Provided records:

[Start of section]

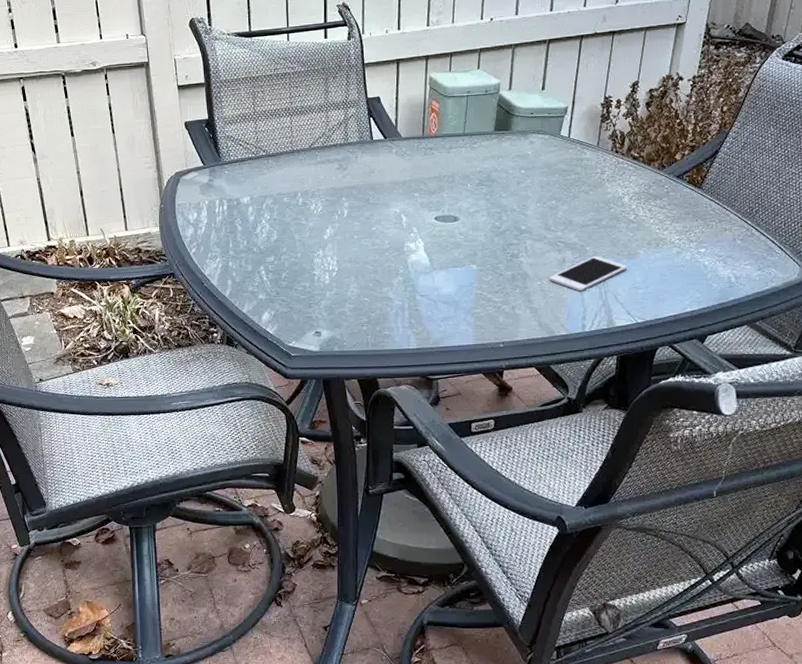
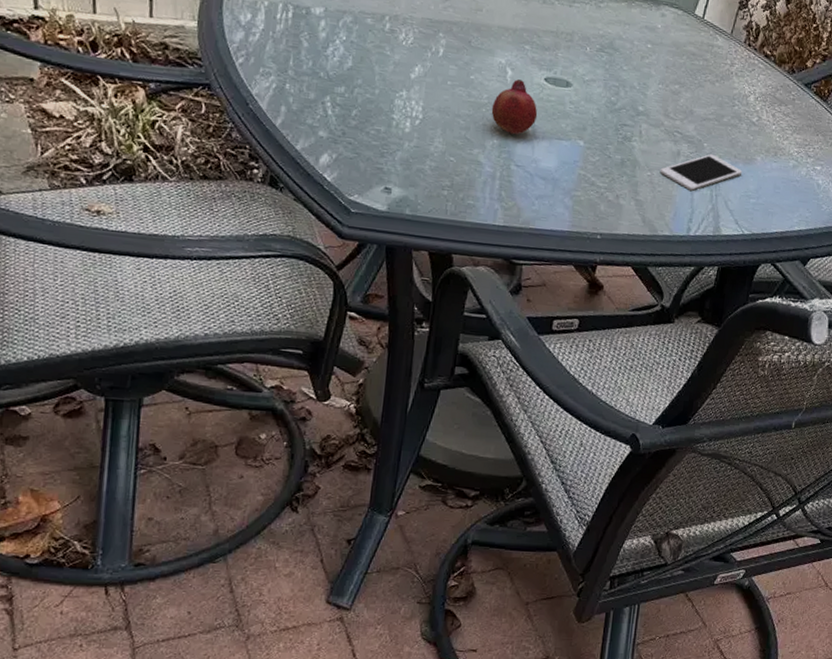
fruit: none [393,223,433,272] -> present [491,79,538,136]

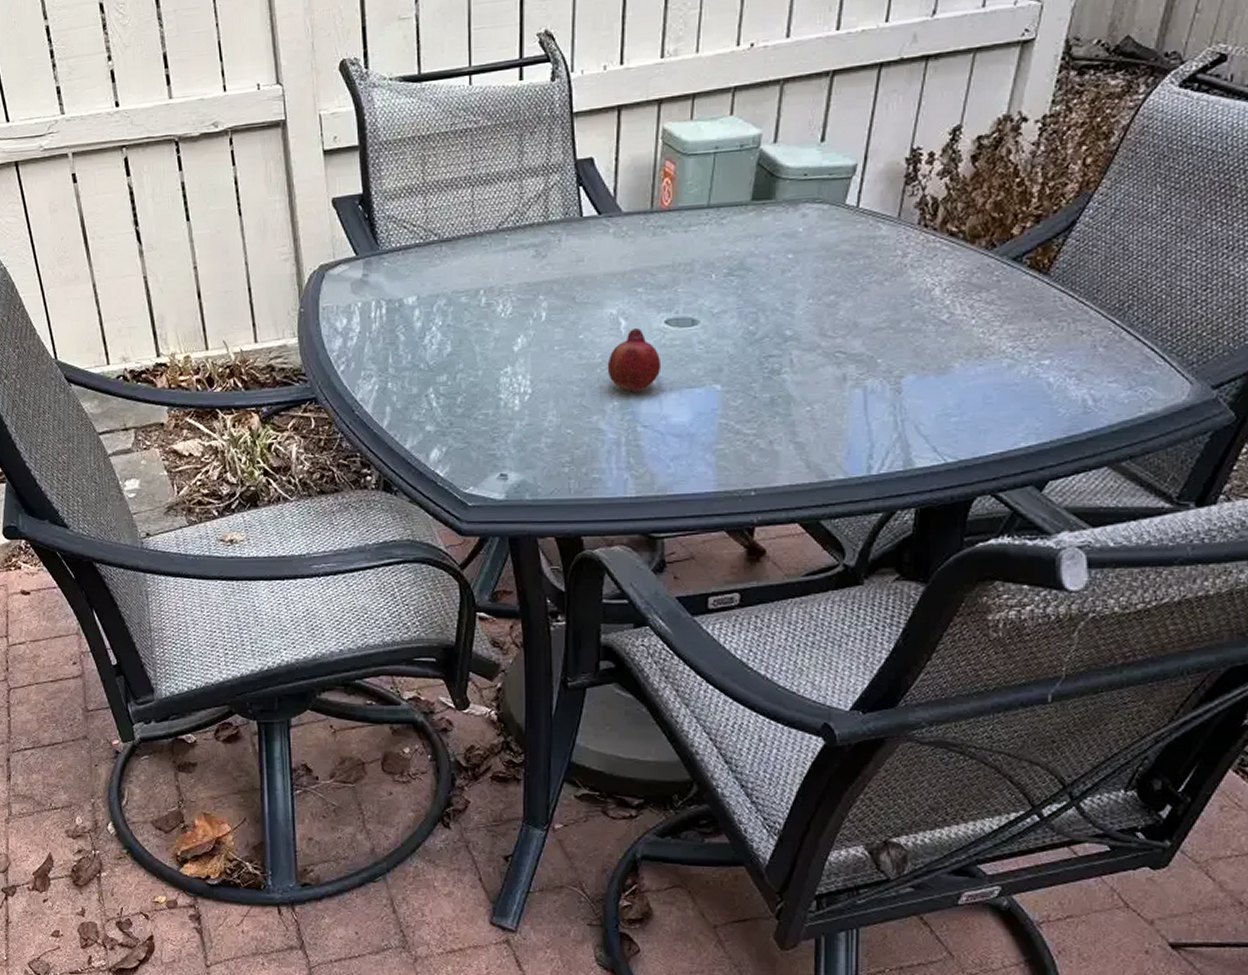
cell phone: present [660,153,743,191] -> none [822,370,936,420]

[End of section]
[Start of section]

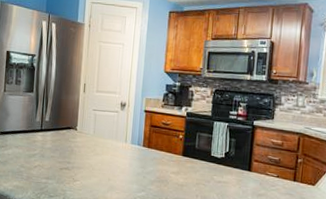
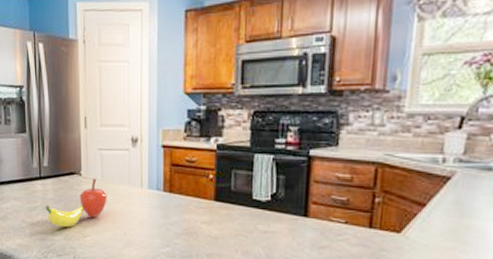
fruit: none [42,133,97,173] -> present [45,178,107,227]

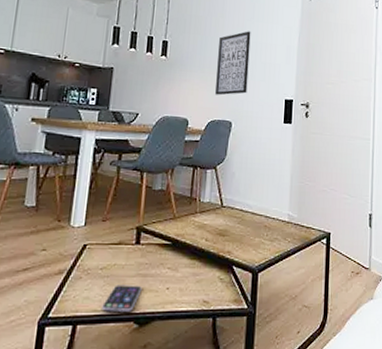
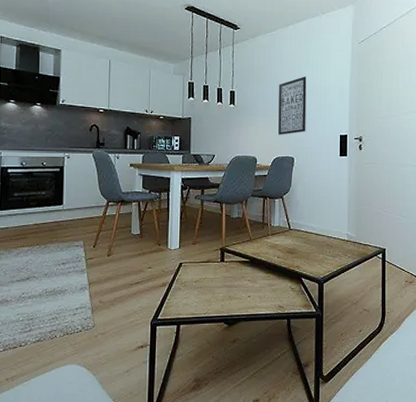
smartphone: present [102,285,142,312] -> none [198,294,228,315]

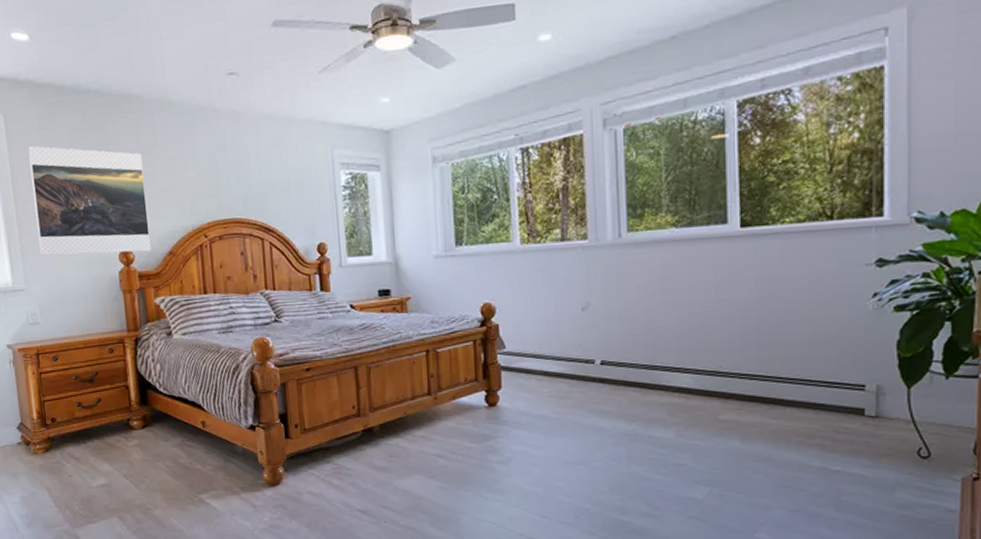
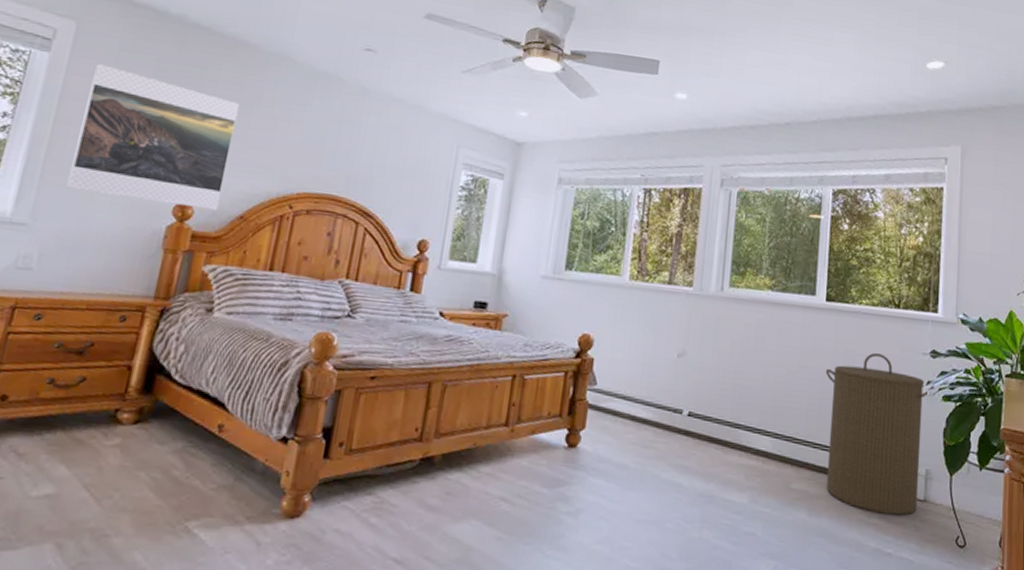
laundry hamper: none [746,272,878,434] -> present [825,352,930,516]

[End of section]

Assigned task: Treat the line with "fruit: none [393,223,433,272]" as the start and the line with "cell phone: present" as the end, and return exactly that span of the data above, both ends included, without pictures.

Exercise output:
fruit: none [393,223,433,272] -> present [491,79,538,136]

cell phone: present [660,153,743,191] -> none [822,370,936,420]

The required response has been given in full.